À mon niveau, il n’y a pas vraiment encore d’argent en jeu mais j’ai bien conscience qu’être un DJ/producteur avec la moindre notoriété « médiatico-sociale », c’est un peu imposer une sorte de domination culturelle la où d’autres groupes sociaux se sentent moins légitimes de le faire. Et c’est bien la le cœur du problème. Je trouve ça injuste et peu nourrissant intellectuellement. Je pense qu’il faut laisser de la place et supporter les initiatives qui viennent directement de groupes sociaux structurellement défavorisés. Après c’est vraiment des questions complexes parcequ’il y a beaucoup d’inerties en jeu, tout ça repose en partie sur des copinages qui se font naturellement et sans forcément mauvaise pensée derrière. Donc je suis plutôt content de ce qui se passe dans le débat, même s’il faut rappeler que ces discours restent encore marginaux et ont encore peu d’impact sur une des questions centrales de ce débat : « où va l’argent ? ».

Basile3

Pour se rapprocher de la date Club 94, tu connais les autres artistes de la soirée ?

Oui ! J’ai vu Lala &ce à l’Amour l’été dernier, il y avait une bonne énergie, j’ai hâte de la revoir. Je joue juste après elle, c’est un beau défi pour moi.

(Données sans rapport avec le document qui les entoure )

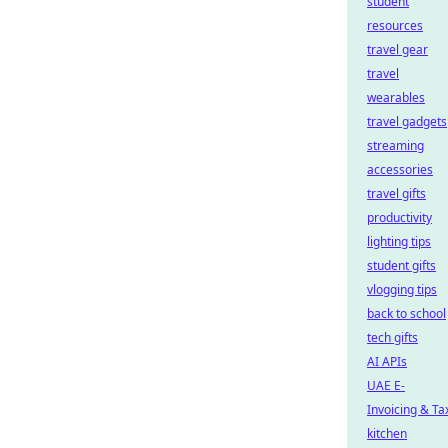
student
resources
travel gear
travel
wearables
travel gadgets
streaming
accessories
travel gifts
productivity
lighting tips
student gifts
vlogging tips
back to school
tech gifts
AI APIs
UAE E-
Invoicing & Ta
kitchen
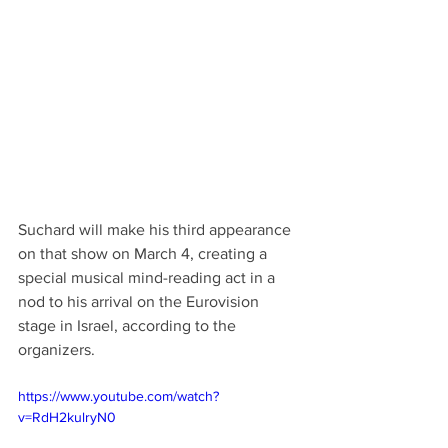
Suchard will make his third appearance 
on that show on March 4, creating a 
special musical mind-reading act in a 
nod to his arrival on the Eurovision 
stage in Israel, according to the 
organizers. 
https://www.youtube.com/watch?
v=RdH2kulryN0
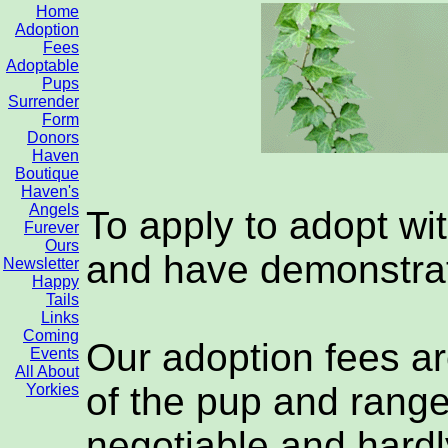
Home
Adoption
Fees
Adoptable
Pups
Surrender
Form
Donors
Haven
Boutique
Haven's
Angels
To apply to adopt wi
Furever
Ours
and have demonstrat
Newsletter
Happy
Tails
Links
Coming
Our adoption fees ar
Events
All About
of the pup and range
Yorkies
negotiable and hardl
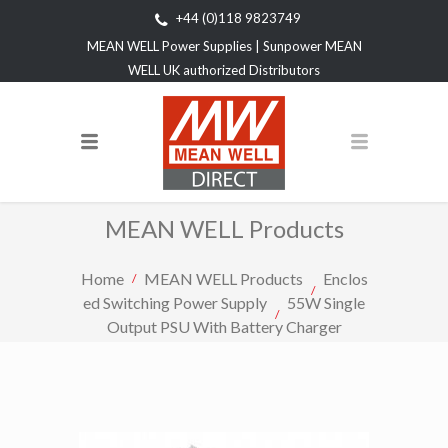
+44 (0)118 9823749
MEAN WELL Power Supplies | Sunpower MEAN
WELL UK authorized Distributors
MEAN WELL Products
Home
MEAN WELL Products
Enclos
ed Switching Power Supply
55W Single
Output PSU With Battery Charger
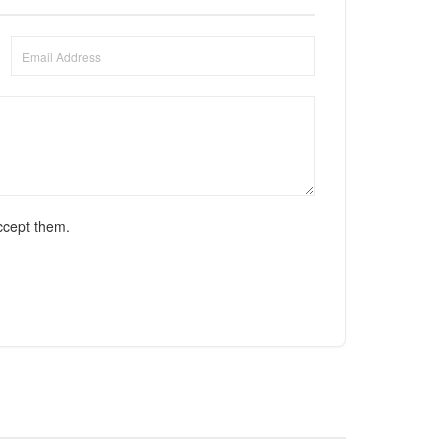
ccept them.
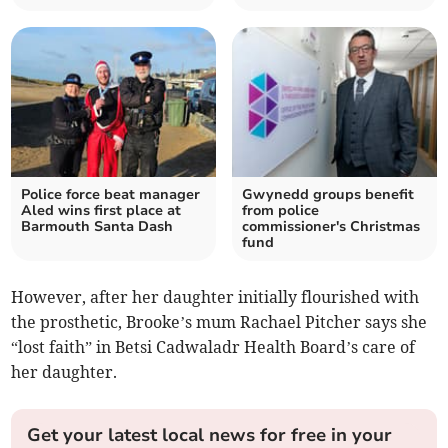
Police force beat manager
Gwynedd groups benefit
Aled wins first place at
from police
Barmouth Santa Dash
commissioner's Christmas
fund
However, after her daughter initially flourished with
the prosthetic, Brooke’s mum Rachael Pitcher says she
“lost faith” in Betsi Cadwaladr Health Board’s care of
her daughter.
Get your latest local news for free in your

En plus de ça après moi c’est Voiron, qui joue donc plutôt acid/techno/rave et ça me parle bien de faire ce grand pont, on verra ce que ça donne, je ne sais pas encore à quoi m’attendre. En tout cas j’aime vraiment bien le fait que ce line-up réunisse des gens de différentes scènes.

Pour toi c’est quoi la fête réussie ?

La fête réussie quand t’es DJ c’est clairement quand tu sens que le public est assez proche de toi et qu’il est excité comme toi à chaque nouveau morceau que tu passes. Quand ça arrive ç’est assez fou. Le lieu joue aussi beaucoup là-dedans. Par exemple j’habite à Toulouse en ce moment, il y a un endroit super qui s’appelle Hors-jeu, un entrepôt où tu peux venir avec ton alcool. Sur place rien n’est cher et tu n’es pas fliqué du tout. L’ambiance est vraiment bien et la musique est souvent bonne de A à Z. C’est ce genre d’ambiance qui me plaît, plus que les clubs qui mettent de nombreux freins à une ambiance conviviale, pour plein de raisons.

L’été dernier j’ai joué plusieurs fois dans un squat avec Jacques Jaguar, au Garage à Bagnolet je crois. Il y avait une grosse réception sur tous les sons de la part du public. On était environ une centaine mais c’était que des amis d’amis en gros, c’était assez magique. J’étais d’autant plus content que j’avais tendance à voir ce genre d’ambiance et de lieux pour des événements plus orienté techno/house/disco qui ne me parlent pas trop et sont plus éloigné du genre de musique que je joue. Mais ce qui se passait à Bagnolet m’a prouvé que c’est juste une histoire de circonstances et de rencontres pour que ça se produise.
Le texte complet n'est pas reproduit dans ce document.